__YOUR INSTRUCTIONS__
Please retype each of the following entries line by line, keeping every character unchanged.

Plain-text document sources
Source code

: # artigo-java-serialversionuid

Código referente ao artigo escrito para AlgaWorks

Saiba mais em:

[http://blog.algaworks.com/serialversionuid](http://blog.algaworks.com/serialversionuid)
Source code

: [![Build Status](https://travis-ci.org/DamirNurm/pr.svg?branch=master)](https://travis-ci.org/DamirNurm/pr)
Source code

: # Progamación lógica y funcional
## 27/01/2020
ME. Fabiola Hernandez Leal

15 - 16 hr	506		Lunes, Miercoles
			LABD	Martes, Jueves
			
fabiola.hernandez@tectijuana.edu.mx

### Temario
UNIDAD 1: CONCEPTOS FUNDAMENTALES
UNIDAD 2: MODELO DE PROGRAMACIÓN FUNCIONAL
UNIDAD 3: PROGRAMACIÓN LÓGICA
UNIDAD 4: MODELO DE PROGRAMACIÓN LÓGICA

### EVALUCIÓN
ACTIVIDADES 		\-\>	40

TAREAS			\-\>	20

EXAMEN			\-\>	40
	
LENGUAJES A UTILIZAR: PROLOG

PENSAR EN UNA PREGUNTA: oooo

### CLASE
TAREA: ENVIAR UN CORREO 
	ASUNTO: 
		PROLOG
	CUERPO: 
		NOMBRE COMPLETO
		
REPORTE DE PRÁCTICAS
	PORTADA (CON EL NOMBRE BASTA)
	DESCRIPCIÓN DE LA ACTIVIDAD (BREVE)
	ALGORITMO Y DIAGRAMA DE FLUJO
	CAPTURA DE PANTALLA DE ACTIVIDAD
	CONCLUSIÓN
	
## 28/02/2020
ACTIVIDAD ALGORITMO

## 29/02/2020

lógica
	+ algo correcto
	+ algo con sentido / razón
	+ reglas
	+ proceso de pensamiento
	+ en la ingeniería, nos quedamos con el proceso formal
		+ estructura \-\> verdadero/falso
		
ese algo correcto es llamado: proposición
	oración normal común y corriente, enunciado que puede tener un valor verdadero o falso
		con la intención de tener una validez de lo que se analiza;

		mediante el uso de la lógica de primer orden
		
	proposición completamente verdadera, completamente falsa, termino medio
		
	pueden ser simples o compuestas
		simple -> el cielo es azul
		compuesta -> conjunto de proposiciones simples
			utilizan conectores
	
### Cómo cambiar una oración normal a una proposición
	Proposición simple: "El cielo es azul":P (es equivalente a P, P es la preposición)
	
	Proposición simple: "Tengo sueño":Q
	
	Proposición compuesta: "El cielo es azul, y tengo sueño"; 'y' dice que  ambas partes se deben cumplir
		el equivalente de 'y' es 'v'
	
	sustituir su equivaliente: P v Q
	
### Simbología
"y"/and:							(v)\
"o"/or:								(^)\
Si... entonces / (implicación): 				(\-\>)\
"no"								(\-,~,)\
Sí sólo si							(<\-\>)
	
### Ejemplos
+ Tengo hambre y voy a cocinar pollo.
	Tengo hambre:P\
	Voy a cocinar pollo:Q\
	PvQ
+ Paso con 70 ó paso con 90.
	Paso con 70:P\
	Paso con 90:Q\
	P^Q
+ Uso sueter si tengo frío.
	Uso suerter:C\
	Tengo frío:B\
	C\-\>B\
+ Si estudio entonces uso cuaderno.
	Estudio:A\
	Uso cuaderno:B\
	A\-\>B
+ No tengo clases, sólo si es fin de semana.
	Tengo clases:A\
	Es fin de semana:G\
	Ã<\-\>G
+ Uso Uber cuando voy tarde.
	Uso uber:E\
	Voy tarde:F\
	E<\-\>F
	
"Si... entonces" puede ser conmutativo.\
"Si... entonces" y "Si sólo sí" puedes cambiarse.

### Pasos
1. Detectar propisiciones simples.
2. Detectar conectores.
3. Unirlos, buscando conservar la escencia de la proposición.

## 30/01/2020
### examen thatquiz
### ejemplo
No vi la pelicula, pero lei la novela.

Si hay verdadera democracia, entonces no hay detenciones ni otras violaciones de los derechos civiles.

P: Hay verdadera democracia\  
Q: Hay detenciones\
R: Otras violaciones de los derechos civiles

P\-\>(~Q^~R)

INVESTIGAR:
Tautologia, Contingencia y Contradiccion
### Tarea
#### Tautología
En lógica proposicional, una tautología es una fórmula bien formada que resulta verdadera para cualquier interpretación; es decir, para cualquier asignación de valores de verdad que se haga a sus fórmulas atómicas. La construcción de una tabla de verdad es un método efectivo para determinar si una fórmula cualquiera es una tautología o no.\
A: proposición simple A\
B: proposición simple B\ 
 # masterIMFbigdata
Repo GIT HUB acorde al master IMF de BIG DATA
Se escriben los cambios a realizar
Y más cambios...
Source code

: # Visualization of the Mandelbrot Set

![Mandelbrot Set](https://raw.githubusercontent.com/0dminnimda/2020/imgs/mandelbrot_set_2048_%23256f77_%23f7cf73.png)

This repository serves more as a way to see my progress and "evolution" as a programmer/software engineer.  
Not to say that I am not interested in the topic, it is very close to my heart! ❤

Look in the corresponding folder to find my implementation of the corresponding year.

__EXERCISE OUTPUT__
Source code

: # artigo-java-serialversionuid

Código referente ao artigo escrito para AlgaWorks

Saiba mais em:

[http://blog.algaworks.com/serialversionuid](http://blog.algaworks.com/serialversionuid)
Source code

: [![Build Status](https://travis-ci.org/DamirNurm/pr.svg?branch=master)](https://travis-ci.org/DamirNurm/pr)
Source code

: # Progamación lógica y funcional
## 27/01/2020
ME. Fabiola Hernandez Leal

15 - 16 hr	506		Lunes, Miercoles
			LABD	Martes, Jueves
			
fabiola.hernandez@tectijuana.edu.mx

### Temario
UNIDAD 1: CONCEPTOS FUNDAMENTALES
UNIDAD 2: MODELO DE PROGRAMACIÓN FUNCIONAL
UNIDAD 3: PROGRAMACIÓN LÓGICA
UNIDAD 4: MODELO DE PROGRAMACIÓN LÓGICA

### EVALUCIÓN
ACTIVIDADES 		\-\>	40

TAREAS			\-\>	20

EXAMEN			\-\>	40
	
LENGUAJES A UTILIZAR: PROLOG

PENSAR EN UNA PREGUNTA: oooo

### CLASE
TAREA: ENVIAR UN CORREO 
	ASUNTO: 
		PROLOG
	CUERPO: 
		NOMBRE COMPLETO
		
REPORTE DE PRÁCTICAS
	PORTADA (CON EL NOMBRE BASTA)
	DESCRIPCIÓN DE LA ACTIVIDAD (BREVE)
	ALGORITMO Y DIAGRAMA DE FLUJO
	CAPTURA DE PANTALLA DE ACTIVIDAD
	CONCLUSIÓN
	
## 28/02/2020
ACTIVIDAD ALGORITMO

## 29/02/2020

lógica
	+ algo correcto
	+ algo con sentido / razón
	+ reglas
	+ proceso de pensamiento
	+ en la ingeniería, nos quedamos con el proceso formal
		+ estructura \-\> verdadero/falso
		
ese algo correcto es llamado: proposición
	oración normal común y corriente, enunciado que puede tener un valor verdadero o falso
		con la intención de tener una validez de lo que se analiza;

		mediante el uso de la lógica de primer orden
		
	proposición completamente verdadera, completamente falsa, termino medio
		
	pueden ser simples o compuestas
		simple -> el cielo es azul
		compuesta -> conjunto de proposiciones simples
			utilizan conectores
	
### Cómo cambiar una oración normal a una proposición
	Proposición simple: "El cielo es azul":P (es equivalente a P, P es la preposición)
	
	Proposición simple: "Tengo sueño":Q
	
	Proposición compuesta: "El cielo es azul, y tengo sueño"; 'y' dice que  ambas partes se deben cumplir
		el equivalente de 'y' es 'v'
	
	sustituir su equivaliente: P v Q
	
### Simbología
"y"/and:							(v)\
"o"/or:								(^)\
Si... entonces / (implicación): 				(\-\>)\
"no"								(\-,~,)\
Sí sólo si							(<\-\>)
	
### Ejemplos
+ Tengo hambre y voy a cocinar pollo.
	Tengo hambre:P\
	Voy a cocinar pollo:Q\
	PvQ
+ Paso con 70 ó paso con 90.
	Paso con 70:P\
	Paso con 90:Q\
	P^Q
+ Uso sueter si tengo frío.
	Uso suerter:C\
	Tengo frío:B\
	C\-\>B\
+ Si estudio entonces uso cuaderno.
	Estudio:A\
	Uso cuaderno:B\
	A\-\>B
+ No tengo clases, sólo si es fin de semana.
	Tengo clases:A\
	Es fin de semana:G\
	Ã<\-\>G
+ Uso Uber cuando voy tarde.
	Uso uber:E\
	Voy tarde:F\
	E<\-\>F
	
"Si... entonces" puede ser conmutativo.\
"Si... entonces" y "Si sólo sí" puedes cambiarse.

### Pasos
1. Detectar propisiciones simples.
2. Detectar conectores.
3. Unirlos, buscando conservar la escencia de la proposición.

## 30/01/2020
### examen thatquiz
### ejemplo
No vi la pelicula, pero lei la novela.

Si hay verdadera democracia, entonces no hay detenciones ni otras violaciones de los derechos civiles.

P: Hay verdadera democracia\  
Q: Hay detenciones\
R: Otras violaciones de los derechos civiles

P\-\>(~Q^~R)

INVESTIGAR:
Tautologia, Contingencia y Contradiccion
### Tarea
#### Tautología
En lógica proposicional, una tautología es una fórmula bien formada que resulta verdadera para cualquier interpretación; es decir, para cualquier asignación de valores de verdad que se haga a sus fórmulas atómicas. La construcción de una tabla de verdad es un método efectivo para determinar si una fórmula cualquiera es una tautología o no.\
A: proposición simple A\
B: proposición simple B\ 
 # masterIMFbigdata
Repo GIT HUB acorde al master IMF de BIG DATA
Se escriben los cambios a realizar
Y más cambios...
Source code

: # Visualization of the Mandelbrot Set

![Mandelbrot Set](https://raw.githubusercontent.com/0dminnimda/2020/imgs/mandelbrot_set_2048_%23256f77_%23f7cf73.png)

This repository serves more as a way to see my progress and "evolution" as a programmer/software engineer.  
Not to say that I am not interested in the topic, it is very close to my heart! ❤

Look in the corresponding folder to find my implementation of the corresponding year.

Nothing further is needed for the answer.